• _SHORT TASK A_:
Please answer these questions about the Burton Vikings thread, one per line:
(i) Which boots is Powhunter choosing between the Vikings and?
(ii) Whom were the original Vikings made for?
(iii) Which boots does DaveMcI suggest?

• _PASSAGE PROVIDED_:
# Who rides Burton Vikings?



## Powhunter (May 10, 2015)

Not much info out there on them. 
They worth it? Want to stick to lace ups and its between these or Rovers. Not wanting to discuss fit, just quality and performance. Seems they have a speed lace internally specifically to increase heel hold which seems awesome. How's the flex on em? Thinking rovers are too soft.


----------



## Powhunter (May 10, 2015)

No one has any experience with burton Vikings? Guess I may have to be the guinea pig... 450 bones plus 35 for some reminds is an expensive gamble on boots but it may just pay off.


----------



## SkullAndXbones (Feb 24, 2014)

i don't have any experience with them but $450 is way too much to spend on boots in my opinion. i would look to a different brand if i were you.


----------



## timmytard (Mar 19, 2009)

I had the OG Vikings, they were the sweetest boot by far back then.

It was Terjes boot, made for him.

20 years later, they came out with the re-issue.

Terje, is very much still shredding, shredding like one of the best snowboarders now or ever.
He still goes fuckin' huge & he still does it for Burton.

There is no way those boots are shitty.

I'd imagine they're up there in the stiffness rating & maybe a little shorter than others in the line? 
Like not as high up your calf, high. Just a guess on the last one.

I just seen a clip like 2 days ago. 
LARGE


TT


----------



## Powhunter (May 10, 2015)

I Feel you on the cost.. Not too crazy about dropping 500 on boots but I NEED some mid stiff/stiff lace ups and there aren't too many options out there. 

And yeah TT they definitely don't seem shitty at all, quite the opposite, but they better be damn good, like best ever, at that price point


----------



## DaveMcI (Aug 19, 2013)

32 Tm2's might be what ur lookin for. Lace and mid/stiff


----------



## Powhunter (May 10, 2015)

• _SHORT TASK B_: In the records, from their first line through the line containing "order: Pinales", swap "scientific name" for "binomial". Return only those lines and leave everything else unchanged.

• _RECORD SET_:
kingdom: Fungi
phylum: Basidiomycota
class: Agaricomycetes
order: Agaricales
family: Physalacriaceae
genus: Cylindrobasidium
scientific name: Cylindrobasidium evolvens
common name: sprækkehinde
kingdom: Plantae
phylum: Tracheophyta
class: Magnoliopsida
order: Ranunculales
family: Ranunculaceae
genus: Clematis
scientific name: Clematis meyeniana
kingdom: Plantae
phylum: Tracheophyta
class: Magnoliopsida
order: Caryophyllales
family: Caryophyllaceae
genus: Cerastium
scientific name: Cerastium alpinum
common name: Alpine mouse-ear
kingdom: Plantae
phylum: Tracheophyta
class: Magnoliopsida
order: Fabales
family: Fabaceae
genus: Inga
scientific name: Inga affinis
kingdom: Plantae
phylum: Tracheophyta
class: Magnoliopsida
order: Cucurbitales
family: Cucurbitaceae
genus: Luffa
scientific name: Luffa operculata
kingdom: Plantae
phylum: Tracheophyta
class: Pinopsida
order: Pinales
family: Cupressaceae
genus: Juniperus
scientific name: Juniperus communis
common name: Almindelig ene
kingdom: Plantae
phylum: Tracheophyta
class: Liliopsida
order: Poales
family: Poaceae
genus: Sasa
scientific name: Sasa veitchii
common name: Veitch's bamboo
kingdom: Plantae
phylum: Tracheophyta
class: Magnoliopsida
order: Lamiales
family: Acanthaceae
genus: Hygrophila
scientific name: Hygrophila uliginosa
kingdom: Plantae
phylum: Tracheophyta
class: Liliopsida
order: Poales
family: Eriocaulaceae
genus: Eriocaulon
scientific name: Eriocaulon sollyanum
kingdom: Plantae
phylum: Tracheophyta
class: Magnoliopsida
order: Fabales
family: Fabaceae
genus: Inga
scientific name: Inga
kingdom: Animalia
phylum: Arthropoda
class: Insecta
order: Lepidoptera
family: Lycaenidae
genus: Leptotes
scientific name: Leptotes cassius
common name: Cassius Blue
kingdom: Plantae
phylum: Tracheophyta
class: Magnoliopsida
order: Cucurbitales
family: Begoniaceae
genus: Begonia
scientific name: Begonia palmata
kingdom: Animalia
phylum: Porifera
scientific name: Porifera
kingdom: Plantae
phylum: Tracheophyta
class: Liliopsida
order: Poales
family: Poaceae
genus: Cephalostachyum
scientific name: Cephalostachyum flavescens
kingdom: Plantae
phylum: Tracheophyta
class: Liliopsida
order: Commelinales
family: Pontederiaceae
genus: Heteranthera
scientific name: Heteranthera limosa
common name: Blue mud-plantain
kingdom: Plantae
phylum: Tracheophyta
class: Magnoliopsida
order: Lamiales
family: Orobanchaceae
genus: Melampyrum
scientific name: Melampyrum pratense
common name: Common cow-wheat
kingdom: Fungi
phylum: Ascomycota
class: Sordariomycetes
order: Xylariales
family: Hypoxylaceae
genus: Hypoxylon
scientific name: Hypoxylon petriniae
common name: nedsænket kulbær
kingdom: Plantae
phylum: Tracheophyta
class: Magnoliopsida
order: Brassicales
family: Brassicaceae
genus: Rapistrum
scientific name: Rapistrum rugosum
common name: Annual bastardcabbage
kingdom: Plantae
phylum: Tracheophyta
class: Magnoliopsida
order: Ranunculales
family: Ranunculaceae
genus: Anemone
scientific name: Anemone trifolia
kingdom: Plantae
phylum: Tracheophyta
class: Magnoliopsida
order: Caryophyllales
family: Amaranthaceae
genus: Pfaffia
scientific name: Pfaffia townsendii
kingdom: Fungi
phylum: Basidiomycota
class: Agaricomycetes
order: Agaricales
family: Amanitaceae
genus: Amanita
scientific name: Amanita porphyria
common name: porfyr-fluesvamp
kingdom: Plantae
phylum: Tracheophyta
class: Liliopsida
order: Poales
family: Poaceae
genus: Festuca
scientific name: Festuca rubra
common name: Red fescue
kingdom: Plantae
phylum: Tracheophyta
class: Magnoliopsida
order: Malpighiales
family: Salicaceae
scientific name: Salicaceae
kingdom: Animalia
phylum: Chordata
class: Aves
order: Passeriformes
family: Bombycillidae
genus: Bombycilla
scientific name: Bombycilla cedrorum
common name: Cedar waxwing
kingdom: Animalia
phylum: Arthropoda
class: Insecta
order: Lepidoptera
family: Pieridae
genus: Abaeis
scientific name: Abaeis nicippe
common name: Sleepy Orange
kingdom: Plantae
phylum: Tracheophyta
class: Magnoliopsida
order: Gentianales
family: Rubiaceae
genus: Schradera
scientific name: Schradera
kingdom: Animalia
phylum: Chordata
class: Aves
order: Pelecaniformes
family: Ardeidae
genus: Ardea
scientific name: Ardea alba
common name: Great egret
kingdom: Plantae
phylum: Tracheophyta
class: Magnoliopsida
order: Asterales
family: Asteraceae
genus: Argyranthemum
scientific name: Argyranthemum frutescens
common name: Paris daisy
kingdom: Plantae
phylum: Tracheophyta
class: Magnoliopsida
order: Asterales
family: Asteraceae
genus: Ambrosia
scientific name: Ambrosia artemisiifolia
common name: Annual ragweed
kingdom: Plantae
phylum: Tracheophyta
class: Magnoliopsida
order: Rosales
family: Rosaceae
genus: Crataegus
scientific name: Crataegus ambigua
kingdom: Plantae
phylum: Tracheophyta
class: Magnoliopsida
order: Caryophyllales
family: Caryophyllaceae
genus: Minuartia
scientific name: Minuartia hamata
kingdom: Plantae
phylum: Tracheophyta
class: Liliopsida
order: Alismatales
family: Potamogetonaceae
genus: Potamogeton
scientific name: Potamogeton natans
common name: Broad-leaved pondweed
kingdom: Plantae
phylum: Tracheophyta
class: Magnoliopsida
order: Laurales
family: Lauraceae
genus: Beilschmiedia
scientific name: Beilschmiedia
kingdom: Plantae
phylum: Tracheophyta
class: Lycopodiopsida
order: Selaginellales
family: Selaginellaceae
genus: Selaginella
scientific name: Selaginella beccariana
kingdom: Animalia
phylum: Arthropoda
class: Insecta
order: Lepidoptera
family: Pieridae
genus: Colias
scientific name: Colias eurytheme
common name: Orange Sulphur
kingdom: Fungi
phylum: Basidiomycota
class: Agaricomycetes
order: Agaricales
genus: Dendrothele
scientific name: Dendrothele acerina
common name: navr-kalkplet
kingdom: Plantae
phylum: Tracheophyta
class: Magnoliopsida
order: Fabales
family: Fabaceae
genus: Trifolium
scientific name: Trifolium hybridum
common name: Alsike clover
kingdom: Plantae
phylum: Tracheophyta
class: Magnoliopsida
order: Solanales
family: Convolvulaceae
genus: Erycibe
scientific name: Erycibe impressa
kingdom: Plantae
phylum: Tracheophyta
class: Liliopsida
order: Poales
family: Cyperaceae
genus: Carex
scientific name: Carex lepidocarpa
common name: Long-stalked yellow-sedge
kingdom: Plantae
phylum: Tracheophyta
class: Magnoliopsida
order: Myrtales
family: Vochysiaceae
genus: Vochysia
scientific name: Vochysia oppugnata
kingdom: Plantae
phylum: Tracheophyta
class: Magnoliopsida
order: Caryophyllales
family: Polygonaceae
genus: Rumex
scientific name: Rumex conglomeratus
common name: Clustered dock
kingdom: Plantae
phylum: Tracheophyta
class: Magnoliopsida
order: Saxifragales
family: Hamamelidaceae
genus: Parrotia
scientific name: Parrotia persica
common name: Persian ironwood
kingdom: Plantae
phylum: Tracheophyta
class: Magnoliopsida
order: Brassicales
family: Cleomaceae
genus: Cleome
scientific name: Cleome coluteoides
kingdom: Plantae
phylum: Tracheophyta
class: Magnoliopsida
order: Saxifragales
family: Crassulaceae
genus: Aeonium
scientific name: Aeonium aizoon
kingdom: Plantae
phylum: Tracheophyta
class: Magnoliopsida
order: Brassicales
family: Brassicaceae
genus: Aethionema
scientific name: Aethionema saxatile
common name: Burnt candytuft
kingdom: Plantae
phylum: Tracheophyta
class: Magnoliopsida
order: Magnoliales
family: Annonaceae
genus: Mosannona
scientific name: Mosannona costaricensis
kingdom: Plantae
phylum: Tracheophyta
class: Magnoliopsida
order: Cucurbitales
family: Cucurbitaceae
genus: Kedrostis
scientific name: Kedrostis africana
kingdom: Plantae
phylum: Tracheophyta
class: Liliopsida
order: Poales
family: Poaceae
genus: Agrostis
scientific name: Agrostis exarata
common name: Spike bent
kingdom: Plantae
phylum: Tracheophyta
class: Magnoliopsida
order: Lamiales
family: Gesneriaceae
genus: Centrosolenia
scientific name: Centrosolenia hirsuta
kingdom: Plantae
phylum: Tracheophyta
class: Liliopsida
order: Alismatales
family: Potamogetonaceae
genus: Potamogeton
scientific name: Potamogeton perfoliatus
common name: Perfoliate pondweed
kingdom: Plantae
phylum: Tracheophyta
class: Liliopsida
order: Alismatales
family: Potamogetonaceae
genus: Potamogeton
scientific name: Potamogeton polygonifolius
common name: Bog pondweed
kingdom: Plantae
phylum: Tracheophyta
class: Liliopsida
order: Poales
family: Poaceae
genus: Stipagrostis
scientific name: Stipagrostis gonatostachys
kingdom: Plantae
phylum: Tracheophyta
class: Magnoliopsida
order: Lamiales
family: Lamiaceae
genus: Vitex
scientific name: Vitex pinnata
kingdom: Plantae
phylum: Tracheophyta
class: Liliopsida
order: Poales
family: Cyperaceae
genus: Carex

• _FINISHED ANSWER A_:
(i) Rovers
(ii) Terje
(iii) 32 Tm2's

• _FINISHED ANSWER B_:
kingdom: Fungi
phylum: Basidiomycota
class: Agaricomycetes
order: Agaricales
family: Physalacriaceae
genus: Cylindrobasidium
binomial: Cylindrobasidium evolvens
common name: sprækkehinde
kingdom: Plantae
phylum: Tracheophyta
class: Magnoliopsida
order: Ranunculales
family: Ranunculaceae
genus: Clematis
binomial: Clematis meyeniana
kingdom: Plantae
phylum: Tracheophyta
class: Magnoliopsida
order: Caryophyllales
family: Caryophyllaceae
genus: Cerastium
binomial: Cerastium alpinum
common name: Alpine mouse-ear
kingdom: Plantae
phylum: Tracheophyta
class: Magnoliopsida
order: Fabales
family: Fabaceae
genus: Inga
binomial: Inga affinis
kingdom: Plantae
phylum: Tracheophyta
class: Magnoliopsida
order: Cucurbitales
family: Cucurbitaceae
genus: Luffa
binomial: Luffa operculata
kingdom: Plantae
phylum: Tracheophyta
class: Pinopsida
order: Pinales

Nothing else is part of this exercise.